CREATE TABLE subscriptions (
org_id UUID REFERENCES organizations(id) PRIMARY KEY,
plan TEXT NOT NULL, — ‘research’, ‘enterprise’, ‘lab’
env_steps_quota BIGINT, — monthly RL environment steps
dataset_gb_quota INTEGER,
eval_runs_quota INTEGER,
overage_rate_usd NUMERIC(10,4),
stripe_subscription_id TEXT
);
“`

**Customer onboarding checklist:**
– Provision org + API key via internal admin panel
– Send Lean environment quickstart (Python SDK + example RL training loop)
– Slack connect for enterprise customers
– Weekly usage report email

**Monitoring:** Track `env_step_p99_latency`, `proof_verification_error_rate`, `dataset_download_throughput`. Page on p99 > 10ms for RL endpoints — your customers are training on this in real time.

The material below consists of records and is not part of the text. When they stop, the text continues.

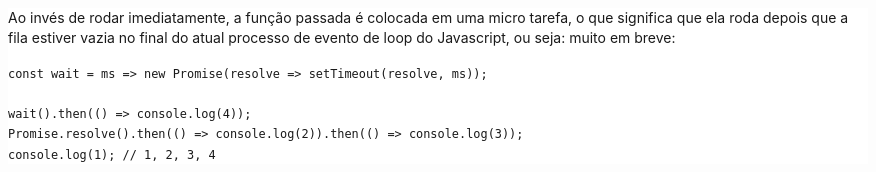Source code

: Ao invés de rodar imediatamente, a função passada é colocada em uma micro tarefa, o que significa que ela roda depois que a fila estiver vazia no final do atual processo de evento de loop do Javascript, ou seja: muito em breve:

```
const wait = ms => new Promise(resolve => setTimeout(resolve, ms));

wait().then(() => console.log(4));
Promise.resolve().then(() => console.log(2)).then(() => console.log(3));
console.log(1); // 1, 2, 3, 4
```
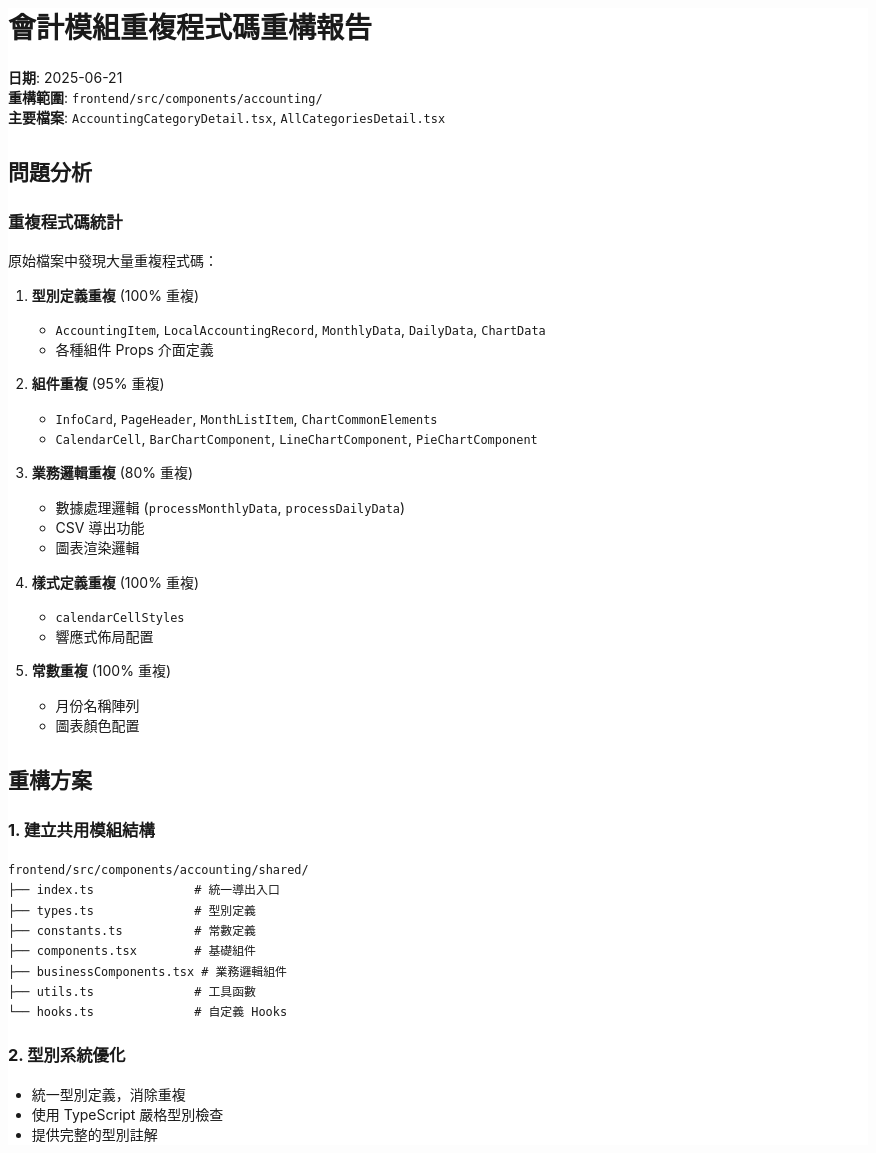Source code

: # 會計模組重複程式碼重構報告

**日期**: 2025-06-21  
**重構範圍**: `frontend/src/components/accounting/`  
**主要檔案**: `AccountingCategoryDetail.tsx`, `AllCategoriesDetail.tsx`

## 問題分析

### 重複程式碼統計
原始檔案中發現大量重複程式碼：

1. **型別定義重複** (100% 重複)
   - `AccountingItem`, `LocalAccountingRecord`, `MonthlyData`, `DailyData`, `ChartData`
   - 各種組件 Props 介面定義

2. **組件重複** (95% 重複)
   - `InfoCard`, `PageHeader`, `MonthListItem`, `ChartCommonElements`
   - `CalendarCell`, `BarChartComponent`, `LineChartComponent`, `PieChartComponent`

3. **業務邏輯重複** (80% 重複)
   - 數據處理邏輯 (`processMonthlyData`, `processDailyData`)
   - CSV 導出功能
   - 圖表渲染邏輯

4. **樣式定義重複** (100% 重複)
   - `calendarCellStyles`
   - 響應式佈局配置

5. **常數重複** (100% 重複)
   - 月份名稱陣列
   - 圖表顏色配置

## 重構方案

### 1. 建立共用模組結構
```
frontend/src/components/accounting/shared/
├── index.ts              # 統一導出入口
├── types.ts              # 型別定義
├── constants.ts          # 常數定義
├── components.tsx        # 基礎組件
├── businessComponents.tsx # 業務邏輯組件
├── utils.ts              # 工具函數
└── hooks.ts              # 自定義 Hooks
```

### 2. 型別系統優化
- 統一型別定義，消除重複
- 使用 TypeScript 嚴格型別檢查
- 提供完整的型別註解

The hardest part of this build is not the code. It’s accumulating enough verified theorems that your dataset is worth paying for, and getting your RL environment trusted enough that a lab plugs it into a live training run. Both of those are slow, trust-based processes. Start building both on day one.